LISTED RECORDS Block Start

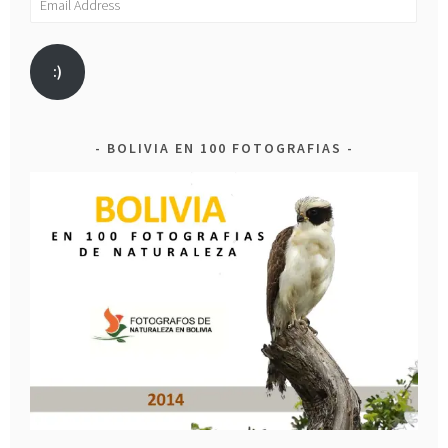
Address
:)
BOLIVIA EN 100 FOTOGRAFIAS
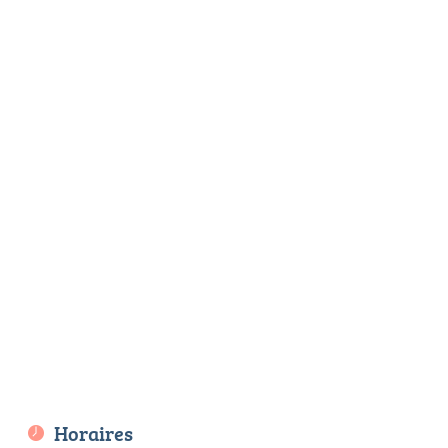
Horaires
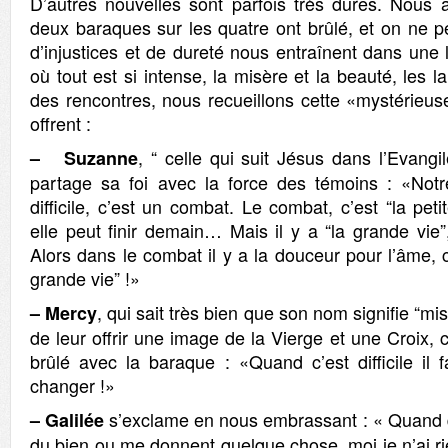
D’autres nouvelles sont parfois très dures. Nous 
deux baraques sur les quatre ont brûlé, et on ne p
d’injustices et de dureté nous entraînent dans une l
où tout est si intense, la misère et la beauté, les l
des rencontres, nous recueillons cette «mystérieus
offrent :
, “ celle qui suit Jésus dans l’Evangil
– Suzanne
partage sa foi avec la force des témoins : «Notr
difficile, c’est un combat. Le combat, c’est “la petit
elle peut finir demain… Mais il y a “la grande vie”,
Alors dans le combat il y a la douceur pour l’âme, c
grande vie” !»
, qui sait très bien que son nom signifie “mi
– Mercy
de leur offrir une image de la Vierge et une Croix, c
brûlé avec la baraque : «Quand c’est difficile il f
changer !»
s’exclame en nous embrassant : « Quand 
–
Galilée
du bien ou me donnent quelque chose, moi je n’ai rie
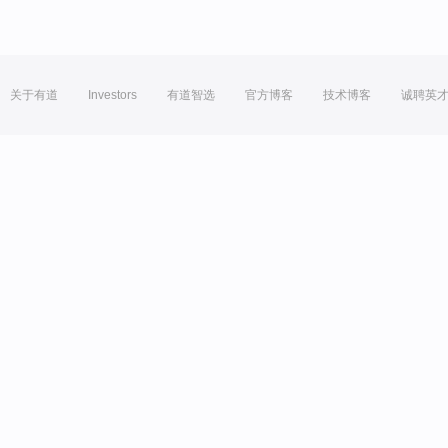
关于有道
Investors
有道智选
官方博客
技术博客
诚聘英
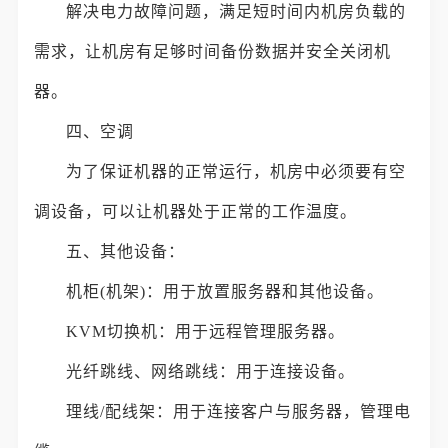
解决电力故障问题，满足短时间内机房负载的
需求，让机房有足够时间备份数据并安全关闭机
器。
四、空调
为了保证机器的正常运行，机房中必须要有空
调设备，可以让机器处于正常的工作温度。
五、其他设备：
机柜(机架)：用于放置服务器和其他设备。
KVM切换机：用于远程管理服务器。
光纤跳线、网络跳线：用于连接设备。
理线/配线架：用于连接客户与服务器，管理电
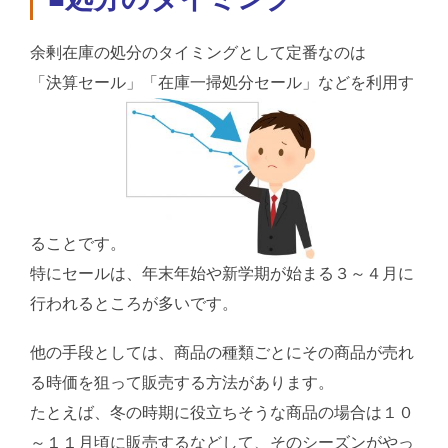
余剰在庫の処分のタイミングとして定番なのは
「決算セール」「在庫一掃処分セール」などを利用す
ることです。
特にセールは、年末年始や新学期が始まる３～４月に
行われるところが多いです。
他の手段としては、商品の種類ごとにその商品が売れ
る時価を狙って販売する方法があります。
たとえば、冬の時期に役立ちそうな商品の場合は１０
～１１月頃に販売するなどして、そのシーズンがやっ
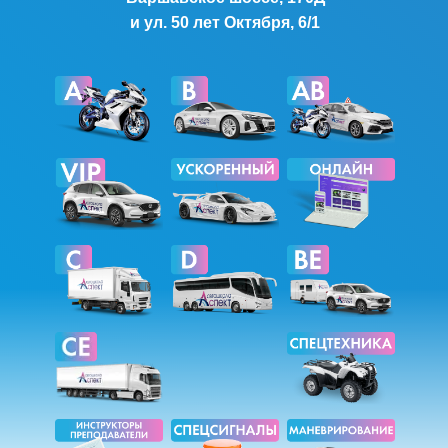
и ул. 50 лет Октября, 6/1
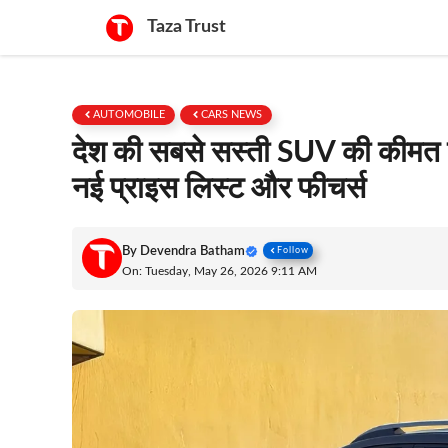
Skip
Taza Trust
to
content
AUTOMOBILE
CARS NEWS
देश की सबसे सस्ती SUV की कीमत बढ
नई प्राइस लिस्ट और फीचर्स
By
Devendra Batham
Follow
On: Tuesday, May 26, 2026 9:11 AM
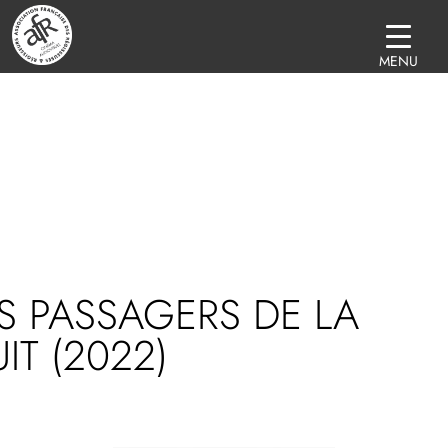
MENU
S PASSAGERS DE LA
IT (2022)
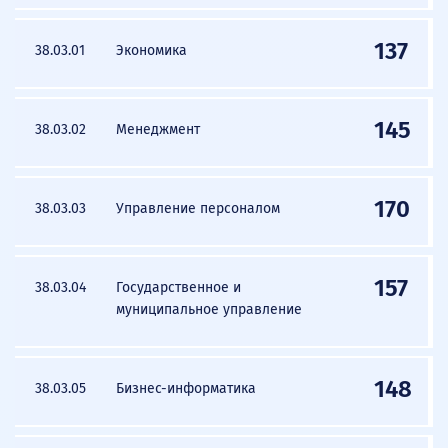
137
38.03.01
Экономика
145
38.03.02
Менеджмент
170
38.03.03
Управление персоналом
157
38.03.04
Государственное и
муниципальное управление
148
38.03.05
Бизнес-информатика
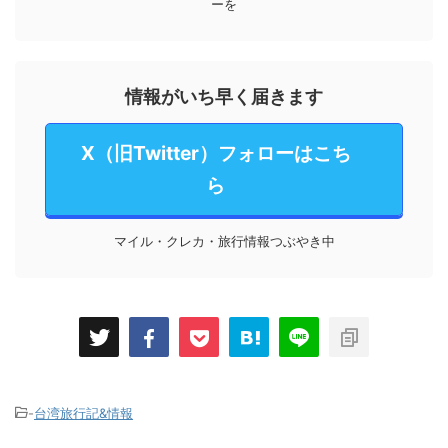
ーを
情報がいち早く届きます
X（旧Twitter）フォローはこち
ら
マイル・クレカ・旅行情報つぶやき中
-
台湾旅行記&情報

LISTED RECORDS Block End

[THE PROBLEM]
Transcribe all of the entries word for word, but skip any pictures they contain.

[EXERCISE ANSWER]
Address
:)
BOLIVIA EN 100 FOTOGRAFIAS
Horaires
D’autres nouvelles sont parfois très dures. Nous 
deux baraques sur les quatre ont brûlé, et on ne p
d’injustices et de dureté nous entraînent dans une l
où tout est si intense, la misère et la beauté, les l
des rencontres, nous recueillons cette «mystérieus
offrent :
, “ celle qui suit Jésus dans l’Evangil
– Suzanne
partage sa foi avec la force des témoins : «Notr
difficile, c’est un combat. Le combat, c’est “la petit
elle peut finir demain… Mais il y a “la grande vie”,
Alors dans le combat il y a la douceur pour l’âme, c
grande vie” !»
, qui sait très bien que son nom signifie “mi
– Mercy
de leur offrir une image de la Vierge et une Croix, c
brûlé avec la baraque : «Quand c’est difficile il f
changer !»
s’exclame en nous embrassant : « Quand 
–
Galilée
du bien ou me donnent quelque chose, moi je n’ai rie
关于有道
Investors
有道智选
官方博客
技术博客
诚聘英
解决电力故障问题，满足短时间内机房负载的
需求，让机房有足够时间备份数据并安全关闭机
器。
四、空调
为了保证机器的正常运行，机房中必须要有空
调设备，可以让机器处于正常的工作温度。
五、其他设备：
机柜(机架)：用于放置服务器和其他设备。
KVM切换机：用于远程管理服务器。
光纤跳线、网络跳线：用于连接设备。
理线/配线架：用于连接客户与服务器，管理电
余剰在庫の処分のタイミングとして定番なのは
「決算セール」「在庫一掃処分セール」などを利用す
ることです。
特にセールは、年末年始や新学期が始まる３～４月に
行われるところが多いです。
他の手段としては、商品の種類ごとにその商品が売れ
る時価を狙って販売する方法があります。
たとえば、冬の時期に役立ちそうな商品の場合は１０
～１１月頃に販売するなどして、そのシーズンがやっ
и ул. 50 лет Октября, 6/1
Skip
Taza Trust
to
content
AUTOMOBILE
CARS NEWS
देश की सबसे सस्ती SUV की कीमत बढ
नई प्राइस लिस्ट और फीचर्स
By
Devendra Batham
Follow
On: Tuesday, May 26, 2026 9:11 AM
MENU
S PASSAGERS DE LA
IT (2022)
137
38.03.01
Экономика
145
38.03.02
Менеджмент
170
38.03.03
Управление персоналом
157
38.03.04
Государственное и
муниципальное управление
148
38.03.05
Бизнес-информатика
ーを
情報がいち早く届きます
X（旧Twitter）フォローはこち
ら
マイル・クレカ・旅行情報つぶやき中
-
台湾旅行記&情報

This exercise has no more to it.